I hope they spit in her lemonade

One of the sure signs of summer in suburbia is the neighborhood lemonade stand.  Last week I dropped Boo off at the train station for a trip to CT for work.  On our way to the train, we passed a lemonade stand, 25 cents a glass.  We kept driving (so we wouldn’t miss his train) but I said I’d stop on the way back.

So anyway, I dropped Boo off and headed back to the lemonade stand.  There was a bit of confusion when I pulled up.  It seemed that the lead car stopped for lemonade and confused the car behind them who couldn’t figure out to keep driving.  Granted, the stand was somewhat tricky to navigate.  It was perched at the end of a driveway on one of the notoriously narrow Main Line roads.  So there was parking to figure out.  Do you put the flashers on?  Do you assume that other drivers are smarter than the person you just saw who couldn’t figure out that cars were stopped to buy lemonade?

But it’s Sunday, not that traffic-y, so I said ‘what the heck’, stopped the car, and walked over.  But while I’m parking my car, I see a manicured hand slide out of the driver’s side window of the car parked in front of me.  Just the hand.  And then I see the finger waggle, beckon the kids over to the car, and flash a dollar bill.

My jaw kind of dropped.  I’ve crossed the street and I’m waiting for these kids (the oldest was probably 11) to pour my glass.  I ask if they’re having fun and tell them to keep up the good work and walk back to my car.  Meanwhile, this woman has refused to leave her car.  She has forced these little kids to cross the street with her lemonade.  I mean, these poor kids were like, 6 years old, teeny tiny, and schlepping across the road with her lemonade.  I just was shocked.  I mean, it takes an extra 30 seconds to park the car and get out, so why wouldn’t you?

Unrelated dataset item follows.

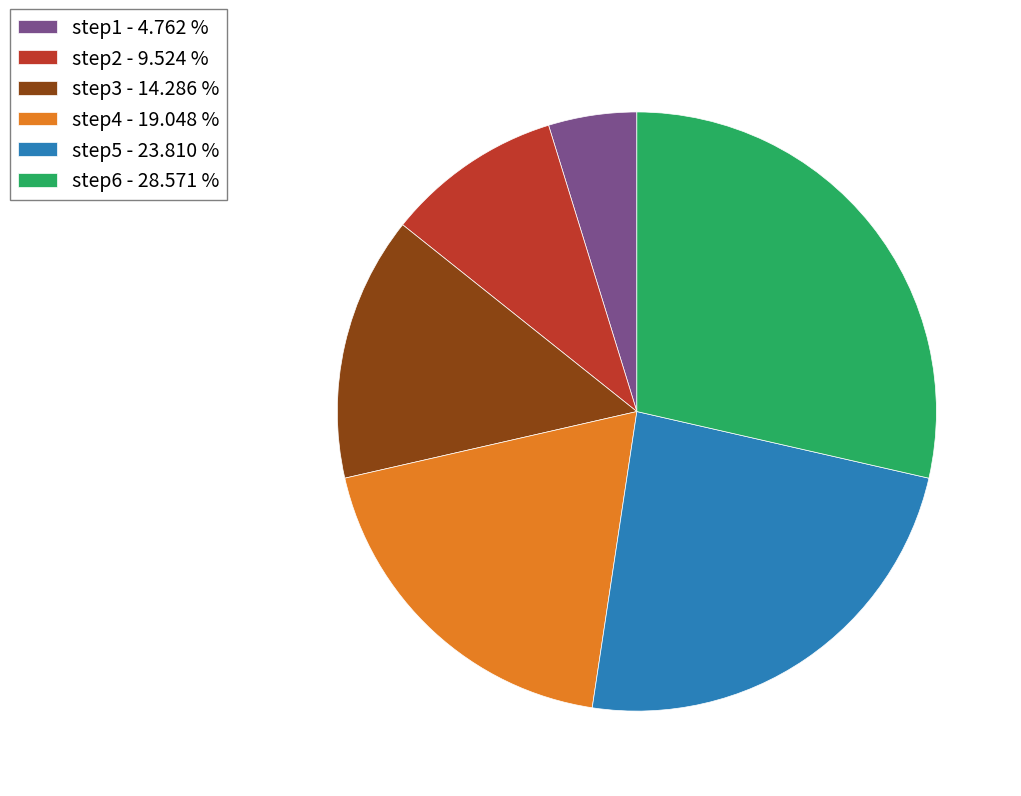

How many slices are in this pie chart?

6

So maybe I’m old school.  Maybe I’m used to people who act like they are supporting kids actually doing so rather than rolling down the tinted window and waggling their scary manicured fingers for a drink.  Like these kids are here to serve her.  Please lady, that has never been the point of a lemonade stand and you know it.

If it were me…well, I would have spit in her lemonade.


8 thoughts on “I hope they spit in her lemonade

  1. What an interesting case study on the Suburban Female Dirt Bag. Interesting species…so shiny and perfect on the outside…and rotten and gross on the inside!